Police got a warrant to search Mr Fawthrop's [(2002 Ont CA) 166 C.C.C. (3d) 97, 4 C.R. (6th) 52] residence for several photographs. They found large quantities of child porn, which they seized. Because there wasn't enough evidence to show that they located this material inadvertently, the court excluded it.
Spindloe
– useful review of plain view doctrine.
An officer at a traffic stop using a high-power flashlight to look into
tinted windows does not see what is in "plain view" Grunwald,
2010 BCCA 288; or the officer may check for risks to his or her safety.
Diamond,
2015 NLCA 60 affirmed 2016
SCC 46.
Knocking at the door of a private residence for the purposes of sniffing the air in the residence for the presence of drugs is a warrantless search. Evans [1996] 1 S.C.R. 8 (S.C.C.).
Going into a residence for the purposes of arrest requires a warrant. Feeney, [1997] 2 S.C.R. 13 (S.C.C.).
Knocking at the door for the purposes of communicating with the occupants about an investigation is not a search. LeClaire , 2005 NSCA 165 (N.S.C.A.)
Police were investigating an alleged shooting in Mr Duong's 2002 BCCA 43 neighborhood. When they knocked on his door, they smelled growing marijuana. This was not an unlawful search.
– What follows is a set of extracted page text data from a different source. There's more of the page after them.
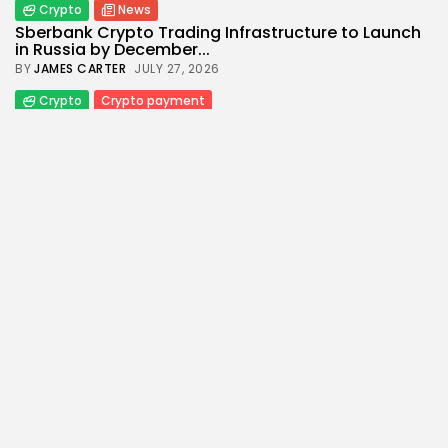
Crypto
News
Sberbank Crypto Trading Infrastructure to Launch
in Russia by December...
BY
JAMES CARTER
JULY 27, 2026
Crypto
Crypto payment
How to Accept Crypto Payments on Your Website:
A Step-by-Step...
BY
WANDA TAILOR
JULY 5, 2026
Crypto Exchange
Crypto Exchange Development Cost Guide:
Complete Breakdown for 2026
BY
JAMES CARTER
JUNE 22, 2026
Crypto
Crypto Exchange
How to Market a Crypto Exchange Online: A Data-
Driven Growth...
BY
JAMES CARTER
APRIL 17, 2026
Crypto
Economy
From Oil to Crypto: How Middle East Conflict Shift
Global...
BY
WANDA TAILOR
APRIL 9, 2026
Stepping onto a driveway to investigate an allegation of an impaired driver in a car parked on that driveway was found not to exceed the implied invitation onto property. But the court found also that such an implied licence can be withdrawn by asking the police officer to leave. R. v. Lotozky 2006 Ont C.A. Similarly, knocking on the door of a residence (Fowler 2006 NBCA 90) to make inquiries about a criminal offence seems to differ from knocking on a front door for the purposes of collecting the smell of marijuana against the occupants. Evans
Cst MacDonald got a report of a possible impaired driver, and found a car matching the report. He tried to pull it over, but the driver, Mr Halloran 2007 BCSC 1425 kept going until he got to his driveway. Then he tried to walk into his house before the officer stopped him. Was the officer allowed onto his property, or was Mr Halloran "home free"? The court found that the fact that the driver did not stop when signalled to do so vitiated his expectation of privacy on his property. The judge didn't say wether the officer would have been justified in following the suspect into his house.